== Source records

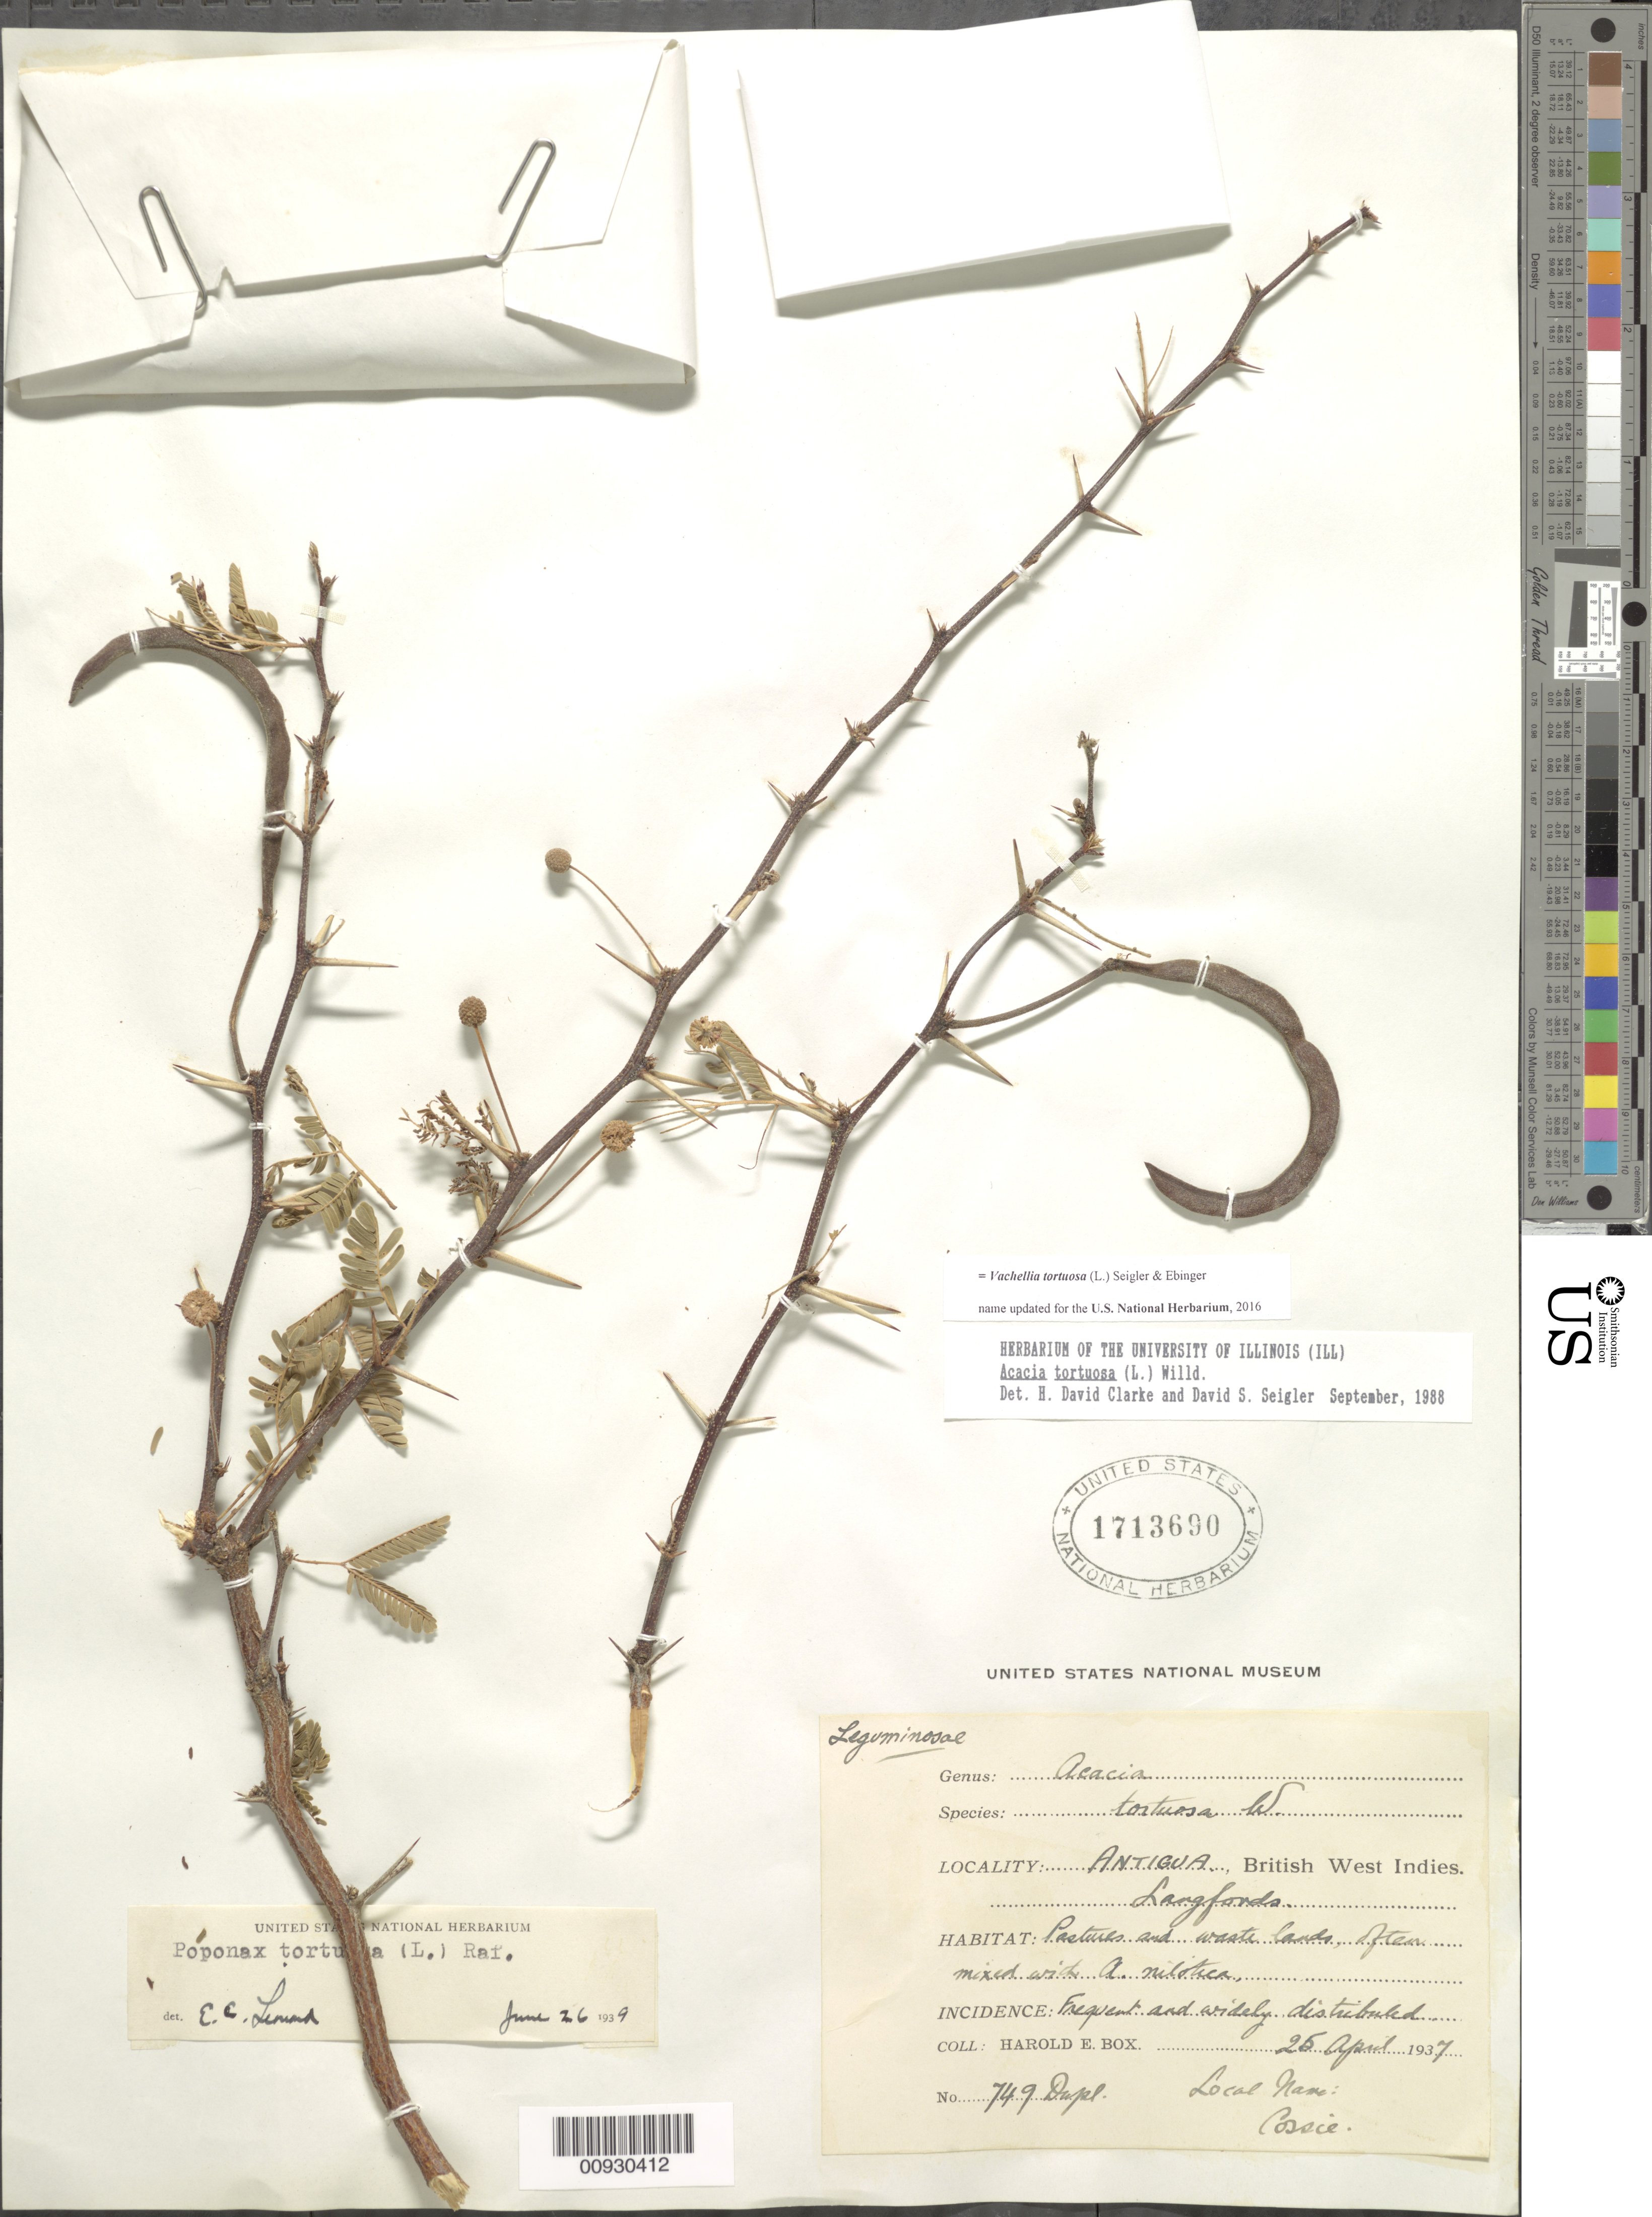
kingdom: Plantae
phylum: Tracheophyta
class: Magnoliopsida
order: Fabales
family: Fabaceae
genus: Vachellia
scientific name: Vachellia tortuosa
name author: (L.) Seigler & Ebinger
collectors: H. E. Box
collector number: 749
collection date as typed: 25 Apr 1937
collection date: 1937-04-25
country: Antigua and Barbuda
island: Antigua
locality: Langfords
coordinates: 0 N, 0 E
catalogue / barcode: US 1713690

====

■ Directions:
Turn every line of the material above into a numbered list, skipping any blank lines. Leave the pictures out.

■ Response:
1. kingdom: Plantae
2. phylum: Tracheophyta
3. class: Magnoliopsida
4. order: Fabales
5. family: Fabaceae
6. genus: Vachellia
7. scientific name: Vachellia tortuosa
8. name author: (L.) Seigler & Ebinger
9. collectors: H. E. Box
10. collector number: 749
11. collection date as typed: 25 Apr 1937
12. collection date: 1937-04-25
13. country: Antigua and Barbuda
14. island: Antigua
15. locality: Langfords
16. coordinates: 0 N, 0 E
17. catalogue / barcode: US 1713690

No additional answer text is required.